Sabino es el menor de los 12 hijos de Melitona, el único que queda con vida y que aportó las vivencias de su madre ante la Fiscalía.
“Ella siempre contaba que ellos (la comunidad), ya estaban en ese lugar antes de que se hiciera una reducción de indios Napalpí, que sus padres trabajaban duro, pero les pagaban muy poco y empezaron a reclamar”, dice Sabino, que recuerda que su madre hablaba poco porque le daba mucha tristeza: “Lo contaba en qom porque no hablaba castellano y yo le traducía”.
“No hay que olvidar que los sobrevivientes, y los integrantes de las comunidades viven muy lejos de donde suceden los juicios, justamente porque fueron corridos en las matanzas”, advierte Musante y señala que los juicios, además, “no están pensados interculturalmente, con lo cual, no sólo tienen que acercarse a declarar, sino que lo tienen que hacer en un lenguaje como el jurídico, que les resulta sumamente ajeno”.
La reconstrucción de lo sucedido en las matanzas se consiguió, fundamentalmente, con el testimonio de las y los sobrevivientes, y sus descendientes, pero también fue fundamental el trabajo de archivistas, sociólogos, historiadores y antropólogos, que aportaron pruebas.

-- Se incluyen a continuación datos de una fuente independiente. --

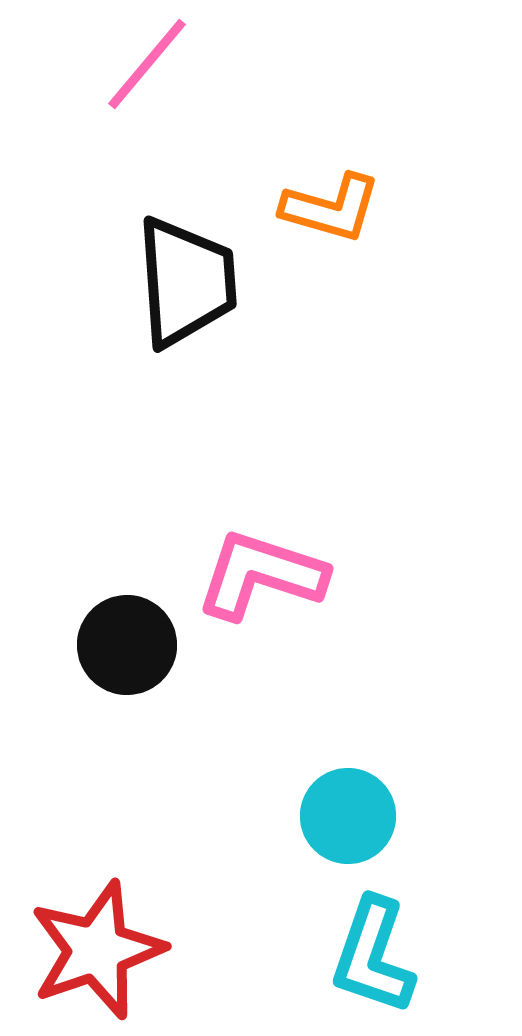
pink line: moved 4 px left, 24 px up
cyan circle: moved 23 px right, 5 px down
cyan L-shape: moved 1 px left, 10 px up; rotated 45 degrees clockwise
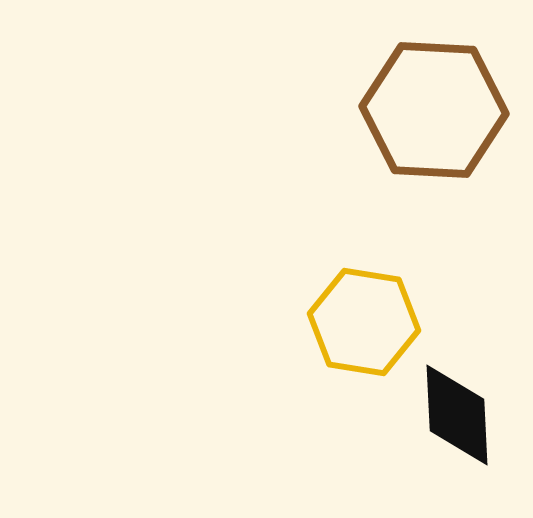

“Esto sirvió para fundamentar o para avalar esa historia oral que las comunidades venían sosteniendo. De alguna manera, se trata de un reconocimiento porque pareciera que esa memoria oral valiese menos que los documentos, y queda siempre como solapada, como de segunda categoría”, resalta Musante.
Alvarado Mamani confía en que con el tiempo esto sirva para demostrar una verdad histórica que pueda afectar a la sociedad en su conjunto, no sólo a las comunidades, y para prevenir cosas que todavía suceden.
Para Musante, “lo de la transmisión oral de generación en generación también implicó un costo, o sea, permitió que ahora se pueda llegar a un juicio, y que se haya mantenido esa memoria, pero tuvo un costo altísimo que fue el terror que generó”.
El abogado polaco Raphael Lemkin, que acuñó el concepto de genocidio, argumentó que se trata de un proceso de destrucción que busca transformar la identidad de un pueblo a través del aniquilamiento de parte de la población. Otro de los objetivos de las masacres es instalar el miedo, que funciona como disciplinador.
“Se trata de mostrarle a las otras comunidades lo que te puede pasar si protestas”, en palabras del sociólogo argentino.